IPPR Senior Research Fellow, Kayte Lawton, said:

"An ageing population, technological progress in healthcare and growing national prosperity will, over the long-run, raise demand for some public services. Spending on healthcare and pensions will inevitably increase, raising the possibility of other areas being squeezed.

"But the collective provision of key public services – such as education and healthcare – remains the most cost effective and fair approach. The challenge for government is to find alternatives to cuts in state provision in these areas. This will necessarily involve identifying low-priority spending or tax-breaks that can be cut, and finding new sources of revenue such as road-user charging and taxes on wealth.

"These painful choices could be limited if the government can find ways of boosting productivity growth in the public sector – so that levels of provision can be maintained with fewer resources – and of boosting the growth of the economy more generally. Cutting beneficial forms of migration is also likely to be harmful to the public finances. Ultimately, the best way of ensuring a high level of provision of public services is by having a larger economy.

"This will require the government to prioritise spending in areas that will lift economic growth in the long-term. These include infrastructure investment, which supports growth in the private sector, and childcare, which enables a greater proportion of the population to work."

OBR projections show that government borrowing would start to rise from 2020 unless policy reforms are capable of raising additional revenues, cutting back on spending in some areas or substantially increasing the long-term growth rate. This would cause government debt to reach 89 per cent of GDP by 2061, regardless of how successful the current round of deficit reduction is.

IPPR analysis

New analysis from IPPR highlights the scale of the political decisions needed to ensure that public spending broadly matches revenues over the long-term:

  • The OBR expects debt to peak at 76.3 per cent of GDP in 2014-15. Simply maintaining debt at this level over the next half century would require the UK to maintain a small budget surplus each year until 2060. The UK has only achieved this in 24 out of the last 50 years.
  • Returning government debt to its pre-recession level of around 40 per cent of GDP would mean running a budget surplus of around 1 per cent of GDP each year to 2060. In 2014-15, this would imply permanent tax increases or spending cuts of around £17 billion in 2014-15, equivalent to an extra 4p on the basic rate of income tax or 15 per cent of the NHS budget.
  • An average annual growth rate of 3 per cent half the annual budget surplus needed to achieve to return debt to pre-recession levels by 2060. But achieving growth at this rate would be over a long period would be very tough and would require substantial upfront investment in infrastructure and services that support employment, like childcare.

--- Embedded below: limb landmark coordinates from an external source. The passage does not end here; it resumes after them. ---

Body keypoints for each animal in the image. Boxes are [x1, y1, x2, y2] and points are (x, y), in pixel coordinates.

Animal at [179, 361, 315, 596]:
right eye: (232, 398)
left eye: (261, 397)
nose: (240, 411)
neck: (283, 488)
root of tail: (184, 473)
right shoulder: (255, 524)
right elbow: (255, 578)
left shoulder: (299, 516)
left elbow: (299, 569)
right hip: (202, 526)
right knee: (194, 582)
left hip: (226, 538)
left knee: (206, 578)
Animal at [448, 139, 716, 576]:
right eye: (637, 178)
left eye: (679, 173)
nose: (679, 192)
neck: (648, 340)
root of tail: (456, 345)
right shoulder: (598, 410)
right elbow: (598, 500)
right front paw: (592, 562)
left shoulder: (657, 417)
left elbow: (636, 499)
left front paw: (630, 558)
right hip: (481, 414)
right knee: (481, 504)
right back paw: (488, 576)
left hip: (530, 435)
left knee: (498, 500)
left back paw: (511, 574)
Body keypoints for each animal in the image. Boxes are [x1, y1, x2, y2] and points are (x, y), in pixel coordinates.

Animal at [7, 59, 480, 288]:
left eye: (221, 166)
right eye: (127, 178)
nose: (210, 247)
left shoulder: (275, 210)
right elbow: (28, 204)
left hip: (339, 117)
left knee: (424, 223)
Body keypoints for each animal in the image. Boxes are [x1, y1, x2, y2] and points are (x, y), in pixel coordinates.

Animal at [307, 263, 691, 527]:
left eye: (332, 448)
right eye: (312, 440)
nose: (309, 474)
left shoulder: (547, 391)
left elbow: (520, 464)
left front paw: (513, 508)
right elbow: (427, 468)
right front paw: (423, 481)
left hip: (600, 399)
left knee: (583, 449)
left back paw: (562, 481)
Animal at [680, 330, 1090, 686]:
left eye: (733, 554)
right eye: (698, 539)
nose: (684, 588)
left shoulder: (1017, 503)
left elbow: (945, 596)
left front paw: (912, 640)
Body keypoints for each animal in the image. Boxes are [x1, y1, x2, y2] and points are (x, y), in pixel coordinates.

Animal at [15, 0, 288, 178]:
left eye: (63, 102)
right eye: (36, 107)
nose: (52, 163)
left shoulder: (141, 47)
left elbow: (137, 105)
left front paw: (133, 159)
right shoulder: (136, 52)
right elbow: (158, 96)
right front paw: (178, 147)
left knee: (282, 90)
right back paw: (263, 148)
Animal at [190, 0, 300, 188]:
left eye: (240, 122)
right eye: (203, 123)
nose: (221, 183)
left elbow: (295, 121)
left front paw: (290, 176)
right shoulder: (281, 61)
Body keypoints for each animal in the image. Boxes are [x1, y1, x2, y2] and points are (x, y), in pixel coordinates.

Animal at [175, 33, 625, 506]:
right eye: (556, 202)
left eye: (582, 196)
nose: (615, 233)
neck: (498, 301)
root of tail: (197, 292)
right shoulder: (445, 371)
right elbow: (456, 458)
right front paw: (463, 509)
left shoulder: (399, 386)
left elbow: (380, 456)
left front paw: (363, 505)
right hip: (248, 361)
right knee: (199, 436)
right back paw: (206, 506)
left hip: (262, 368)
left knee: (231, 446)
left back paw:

IPPR argues that key to responding to the challenges identified by the OBR is to identify priorities for public spending, such as investment in childcare and social care – both of which support families to balance work and care. This is likely to require reforms to curtail spending in other areas, such as linking further increases in the state pension age to changes in life expectancy and new wealth taxes to pay for improved social care provision.